Non è possibile, in questo breve Blog, seguire tutta l’Enciclica nei restanti cinque capitoli, che trattano dei problemi in cui oggi si dibatte l’umanità. La Caritas in Veritate non è un’enciclopedia o un elenco sistematico di problemi, ma un esame e una proposta di soluzione, affinchè lo sviluppo sia veramente per tutto l’uomo e per tutti gli uomini. Mi pare importante rilevare che la Caritas in Veritate riprende dalla Populorum Progressio e mette bene in risalto quello che quarant’anni fa era stato trascurato di quell’Enciclica, nei commenti e studi anche di parte cattolica. Paolo VI partiva dallo “sviluppo dell’uomo che viene da Dio e deve portare a Dio” (nn. 14-21 e 40-42 della P.P. e n. 58 della “Redemptoris Missio” di Giovanni Paolo II).

Un ricordo. Nel 1972, cinque anni dopo la Populorum Progressio, nella sede di Piacenza dell’Università cattolica si tenne un congresso di studio di tre giorni sull’Enciclica, al quale ho partecipato con una lezione sull’azione dei missionari per lo sviluppo dei popoli. Mi stupiva il fatto che, a parte l’introduzione teologica del gesuita padre Joblin, si parlava dei problemi materiali dello sviluppo, gli aiuti, i finanziamenti dei piani di sviluppo, il commercio internazionale, i prezzi delle materie prime, i lavoratori emigrati, ma quasi senza più connessione con l’ispirazione religiosa profonda della P.P. Quasi due mondi separati: da un lato Dio, il Vangelo, la Chiesa, la vita religiosa; dall’altro il quotidiano con i suoi angosciosi problemi politico-economico-sociali-culturali. Era l’impressione comune che avevo in quegli anni, leggendo i molti studi e commenti internazionali, ripeto anche di cristiani e cattolici, dell’Enciclica di Paolo VI.
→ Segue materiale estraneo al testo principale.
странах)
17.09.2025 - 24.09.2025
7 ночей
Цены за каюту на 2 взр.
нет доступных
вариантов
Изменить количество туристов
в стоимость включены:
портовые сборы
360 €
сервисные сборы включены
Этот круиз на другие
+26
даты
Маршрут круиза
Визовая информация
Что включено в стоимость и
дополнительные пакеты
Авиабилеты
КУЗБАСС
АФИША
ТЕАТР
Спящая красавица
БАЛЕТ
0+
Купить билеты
La Caritas in Veritate, riprendendo il grande documento di Paolo VI, ha voluto congiungere in modo fermo la fede con la vita, che deve illuminare e guidare anche la ricerca di una soluzione ai grandi problemi dell’umanità, ai quali oggi ci troviamo confrontati e spesso non abbiamo risposte adeguate. Insomma, credo che la Caritas in Veritate debba essere letta e meditata da tutti coloro che hanno a cuore specialmente temi come la fame nel mondo, l’integrazione culturale dei popoli, gli aiuti allo sviluppo da parte dei popoli ricchi e via dicendo.
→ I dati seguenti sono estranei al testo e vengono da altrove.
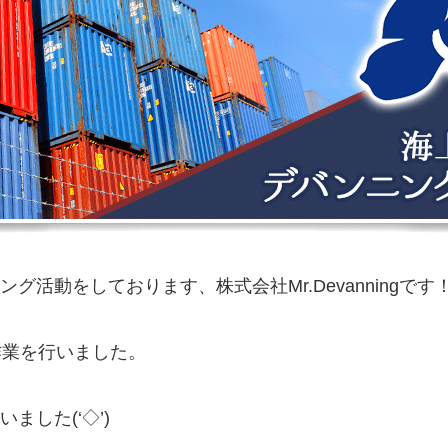
活動をしております、株式会社Mr.Devanningです
作業を行いました。
した(‘◇’)ゞ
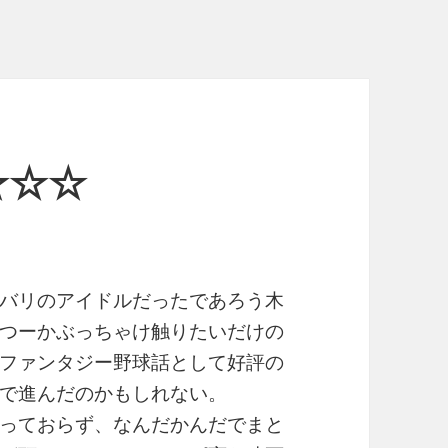
☆☆☆
バリのアイドルだったであろう木
つーかぶっちゃけ触りたいだけの
ファンタジー野球話として好評の
で進んだのかもしれない。
っておらず、なんだかんだでまと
Piuttosto, si può ancora notare che in questa Enciclica di Papa Benedetto manca qualcosa che ci aiuti a comprendere meglio gli ultimi della terra, quel miliardo di uomini e donne che ancora oggi soffrono la fame. E, di conseguenza, capire meglio cosa in concreto possiamo e dobbiamo fare per aiutarli. Nel prossimo numero del Blog parlerò di questo limite dell’Enciclica, che è un po’ quello dei documenti ecclesiastici e civili dei popoli ricchi che trattano di quelli poveri.